▸ **REQUIREMENT**: The lines to extract run from the first line of the material below to the line containing "the proposed project", both included; leave the pictures behind.
++++ DATA FOR THIS EXERCISE
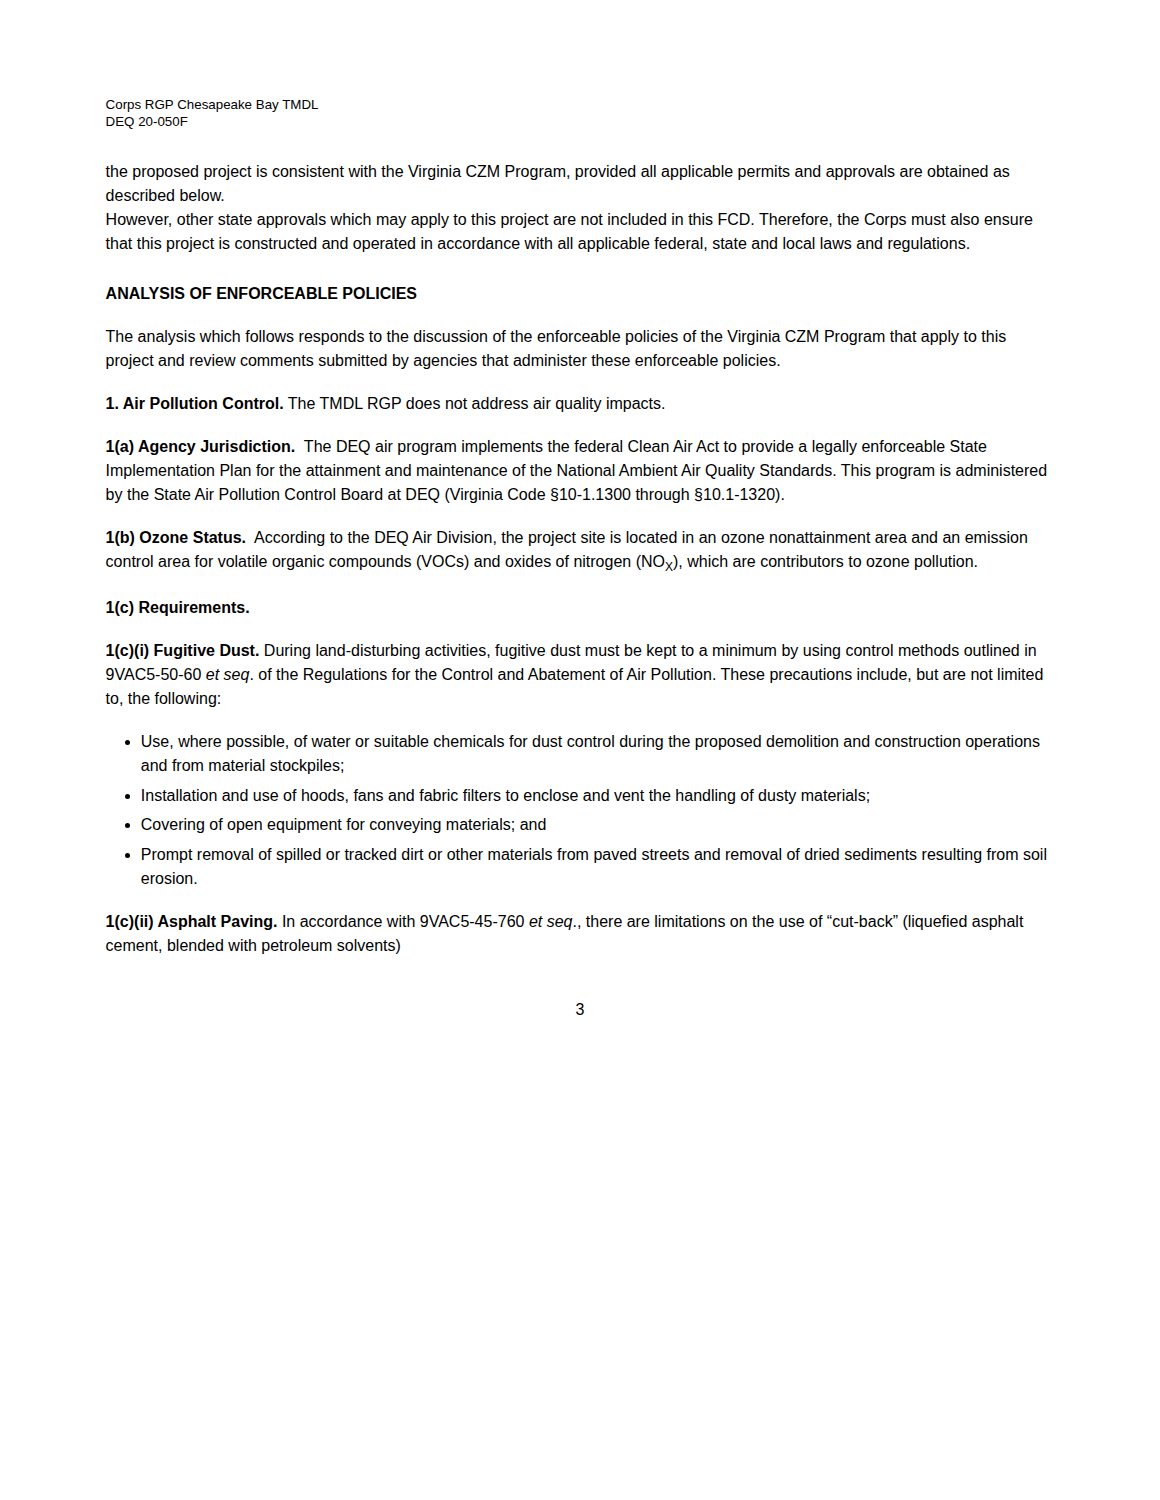Corps RGP Chesapeake Bay TMDL
DEQ 20-050F
the proposed project is consistent with the Virginia CZM Program, provided all applicable permits and approvals are obtained as described below.
However, other state approvals which may apply to this project are not included in this FCD. Therefore, the Corps must also ensure that this project is constructed and operated in accordance with all applicable federal, state and local laws and regulations.
Analysis of Enforceable Policies
The analysis which follows responds to the discussion of the enforceable policies of the Virginia CZM Program that apply to this project and review comments submitted by agencies that administer these enforceable policies.
1. Air Pollution Control. The TMDL RGP does not address air quality impacts.
1(a) Agency Jurisdiction. The DEQ air program implements the federal Clean Air Act to provide a legally enforceable State Implementation Plan for the attainment and maintenance of the National Ambient Air Quality Standards. This program is administered by the State Air Pollution Control Board at DEQ (Virginia Code §10-1.1300 through §10.1-1320).
1(b) Ozone Status. According to the DEQ Air Division, the project site is located in an ozone nonattainment area and an emission control area for volatile organic compounds (VOCs) and oxides of nitrogen (NOX), which are contributors to ozone pollution.
1(c) Requirements.
1(c)(i) Fugitive Dust. During land-disturbing activities, fugitive dust must be kept to a minimum by using control methods outlined in 9VAC5-50-60 et seq. of the Regulations for the Control and Abatement of Air Pollution. These precautions include, but are not limited to, the following:
Use, where possible, of water or suitable chemicals for dust control during the proposed demolition and construction operations and from material stockpiles;
Installation and use of hoods, fans and fabric filters to enclose and vent the handling of dusty materials;
Covering of open equipment for conveying materials; and
Prompt removal of spilled or tracked dirt or other materials from paved streets and removal of dried sediments resulting from soil erosion.
1(c)(ii) Asphalt Paving. In accordance with 9VAC5-45-760 et seq., there are limitations on the use of “cut-back” (liquefied asphalt cement, blended with petroleum solvents)
3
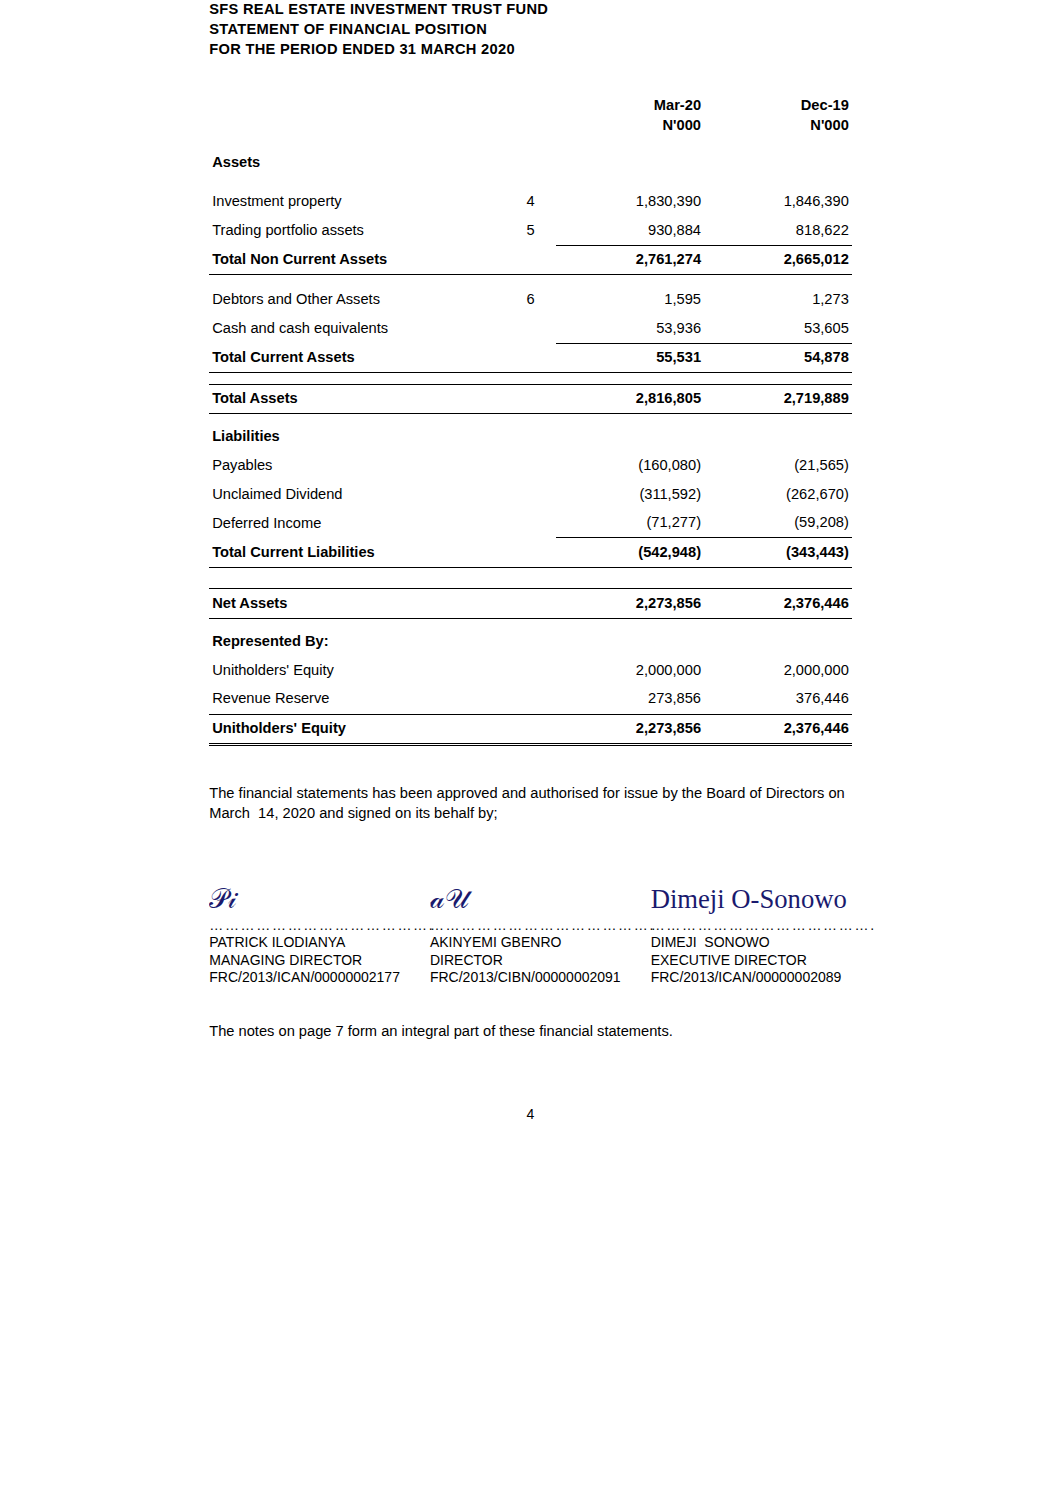SFS REAL ESTATE INVESTMENT TRUST FUND
STATEMENT OF FINANCIAL POSITION
FOR THE PERIOD ENDED 31 MARCH 2020
| | | Mar-20 N'000 | Dec-19 N'000 |
| --- | --- | --- | --- |
| Assets |
| Investment property | 4 | 1,830,390 | 1,846,390 |
| Trading portfolio assets | 5 | 930,884 | 818,622 |
| Total Non Current Assets | | 2,761,274 | 2,665,012 |
| Debtors and Other Assets | 6 | 1,595 | 1,273 |
| Cash and cash equivalents | | 53,936 | 53,605 |
| Total Current Assets | | 55,531 | 54,878 |
| Total Assets | | 2,816,805 | 2,719,889 |
| Liabilities |
| Payables | | (160,080) | (21,565) |
| Unclaimed Dividend | | (311,592) | (262,670) |
| Deferred Income | | (71,277) | (59,208) |
| Total Current Liabilities | | (542,948) | (343,443) |
| Net Assets | | 2,273,856 | 2,376,446 |
| Represented By: |
| Unitholders' Equity | | 2,000,000 | 2,000,000 |
| Revenue Reserve | | 273,856 | 376,446 |
| Unitholders' Equity | | 2,273,856 | 2,376,446 |
The financial statements has been approved and authorised for issue by the Board of Directors on March 14, 2020 and signed on its behalf by;
𝒫𝒾
…………………………………….
Patrick Ilodianya
Managing Director
FRC/2013/ICAN/00000002177
𝒶𝒰
…………………………………….
Akinyemi Gbenro
Director
FRC/2013/CIBN/00000002091
Dimeji O-Sonowo
…………………………………….
Dimeji Sonowo
Executive Director
FRC/2013/ICAN/00000002089
The notes on page 7 form an integral part of these financial statements.
4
++++++++
▸ **RESULT BELOW**:
Corps RGP Chesapeake Bay TMDL
DEQ 20-050F
the proposed project is consistent with the Virginia CZM Program, provided all applicable permits and approvals are obtained as described below.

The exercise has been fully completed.